How does light shine in suffering? A second way is for you to expectantly ask for sacred, guiding light. As you ask, remember this: Christ was born into some people's suffering. And when he grew up, Christ kept entering people's suffering and kept finding ways to shine necessary light. That is God's way of saying that the light still shines when we suffer.
Of course even when you ask for help expectantly, you will still feel things like fear and despair. That is normal and expected when you or a loved one suffers. But there will also be times in your suffering when you sense some surprising calm and courage. And you will find just enough strength to get through bad things even when you know that your own strength is not enough for what you must do.
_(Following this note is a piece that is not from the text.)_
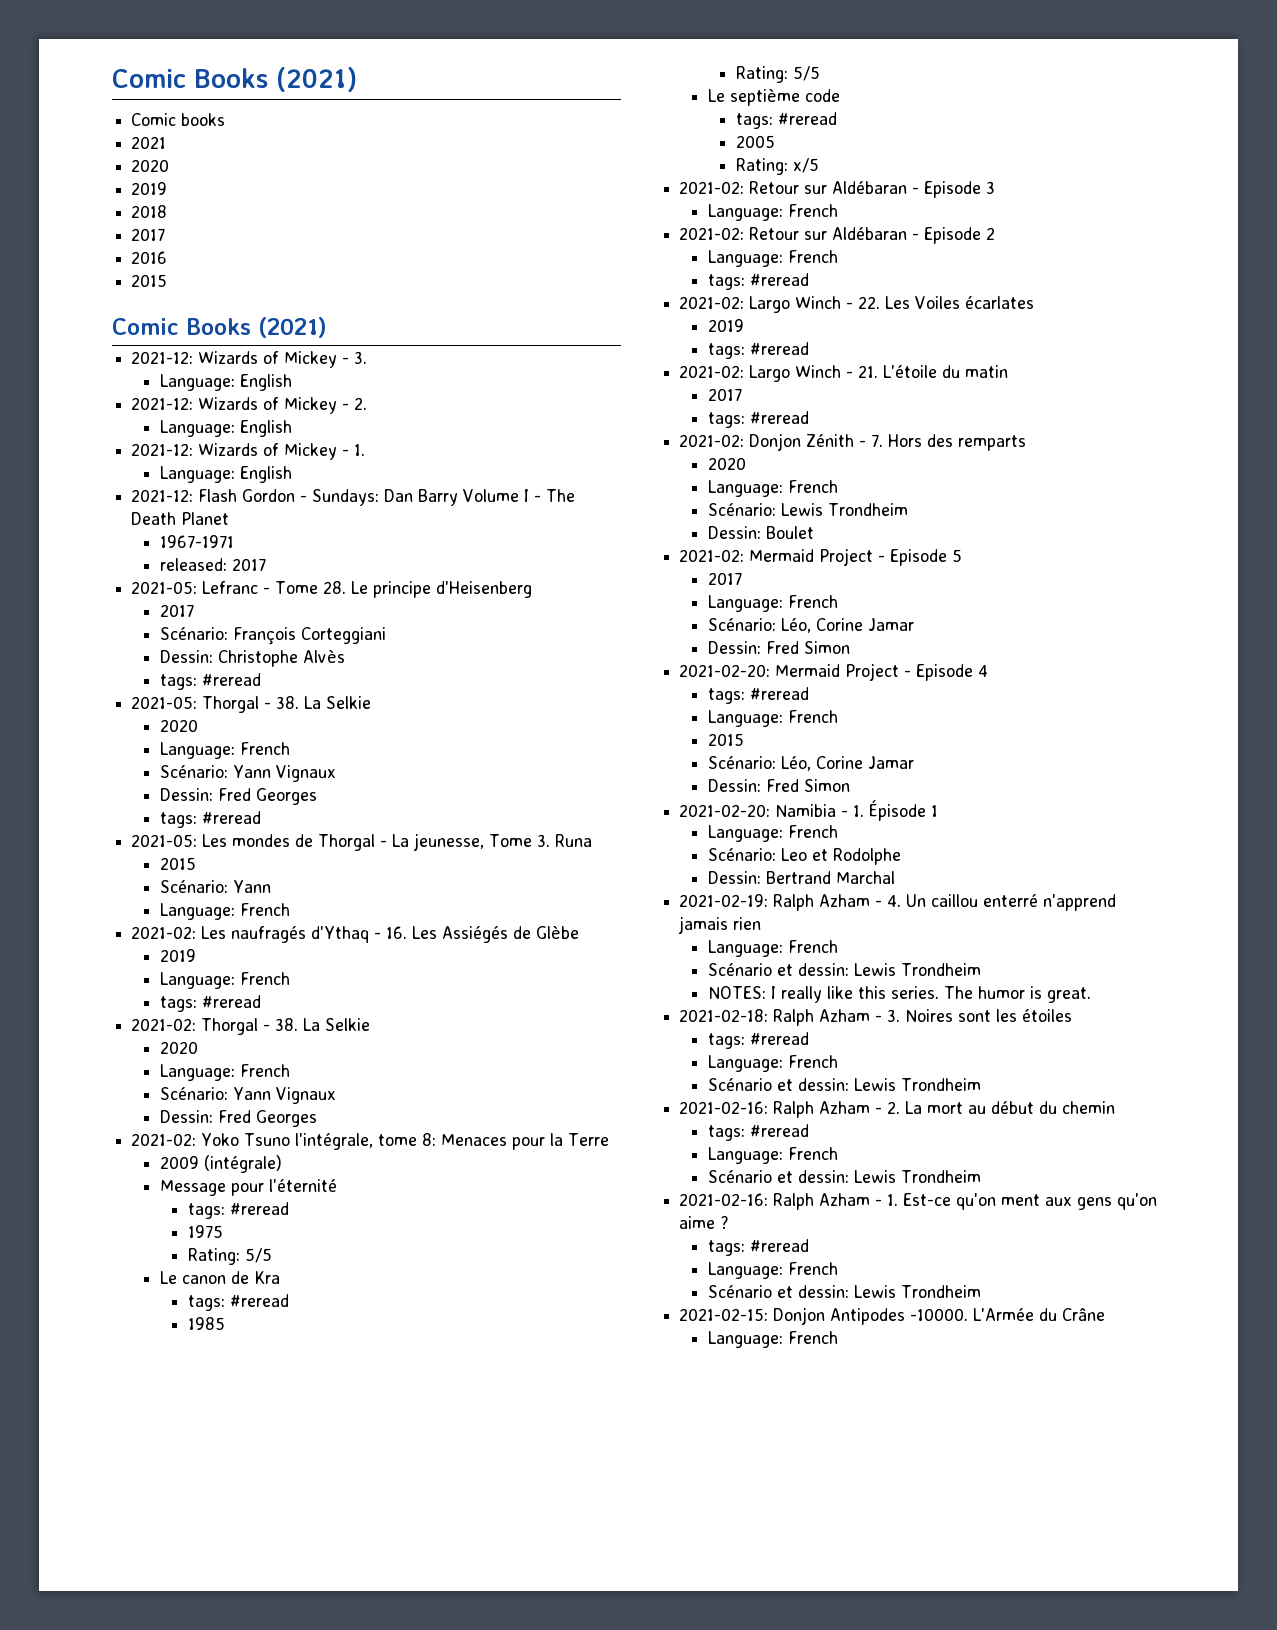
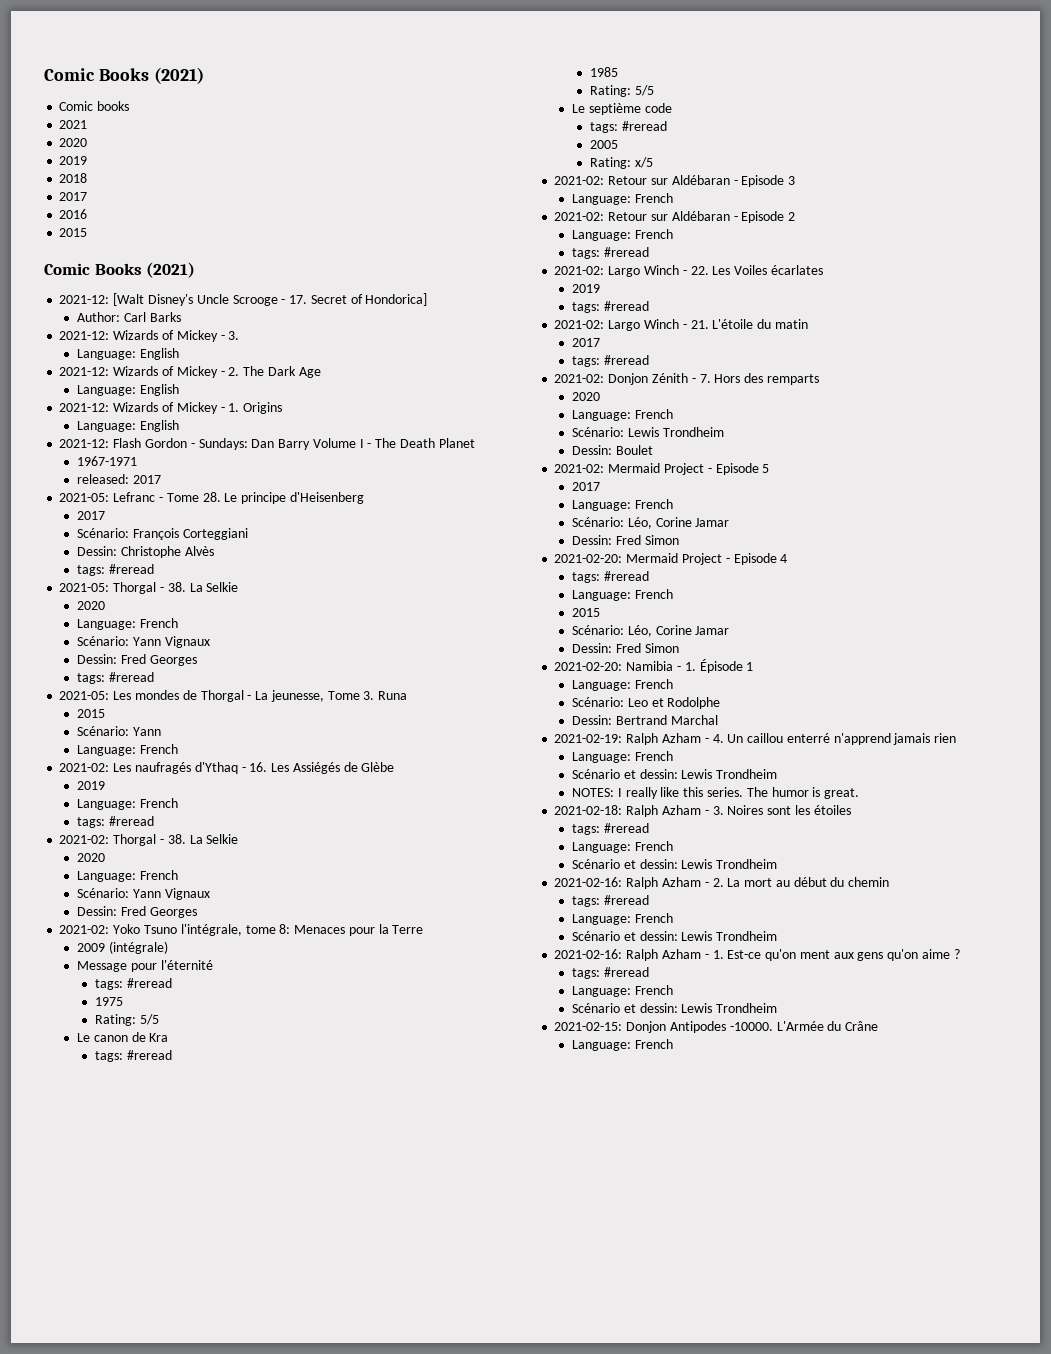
(327, 327) none -> [59,293,428,306] [77,312,181,322] // 2021-12: [Walt Disney's Uncle Scrooge - 17. Secret of Hondorica] // Author: Carl Barks
(368, 403) none -> [243,366,321,378] The Dark Age
(366, 450) none -> [243,402,283,414] Origins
Bit by expectant bit, you will find your way through suffering with your spirit intact. And even if you are dying you will find your way through that, bit by bit, with your spirit intact. Expectantly asking lets you a little more easily see sacred light in dark nights.
Third, when you suffer, you can fully expect yourself to stumble at times. Now, stumbling won't help you through suffering. But knowing that stumbling is normal at least means that your stumbles won't blindside you and then unnecessarily make things darker for you.
Stumbling means that when you are suffering, you will at times doubt that there is a way through. Stumbling is when you inadvertently hurt the people closest to you while you are thrashing around in your suffering. During suffering, it's completely normal and predictable at times to make a worse mess out of an already hard situation.
You will do such things because you are human, and because, at best, people who are suffering muck and grope their way through their suffering. No one 'does' suffering perfectly. Indeed, the way through any significant suffering is messy at best. Expect yourself to make some messes. There is not light in the messes you make, but if you know that people normally do such things, then at least the darkness will not deepen for you.
There is one more way that holy light shines in our suffering. That happens when moments of joy break in.
I don't want this to sound trite. I'm not talking about some trendy positive thinking. I'm not talking about naively denying a terrible reality.
The light shines in the darkness and the darkness cannot overcome it. That is, there is still joy in the world, and even joy in your life, during your suffering. It will find openings to you even when you suffer.
Even when you suffer, the sun still rises and the life giving rain still falls. The wild summer flowers still adorn the roadsides. Frost still etches beautiful crystal patterns on your windows. Little children will still move you with their tenderness. When you or when someone dear to you suffers, or maybe even because you suffer, your old friendships deepen profoundly, and new ones blossom. People dear to you will still celebrate the good milestones of their lives, such as the births of their babies, their weddings and their happy anniversaries. Even while you suffer the warm sun will still feel good on your shoulders, snowflakes will still have six beautiful points and the birds' songs on cold mornings will still cheer you. Even in dark times, things like this will find you and give you at least moments of joy, moments that remind that goodness still fills the world and that help light your path through suffering.
The light shines in the darkness and the darkness and cannot overcome it. John 1:5.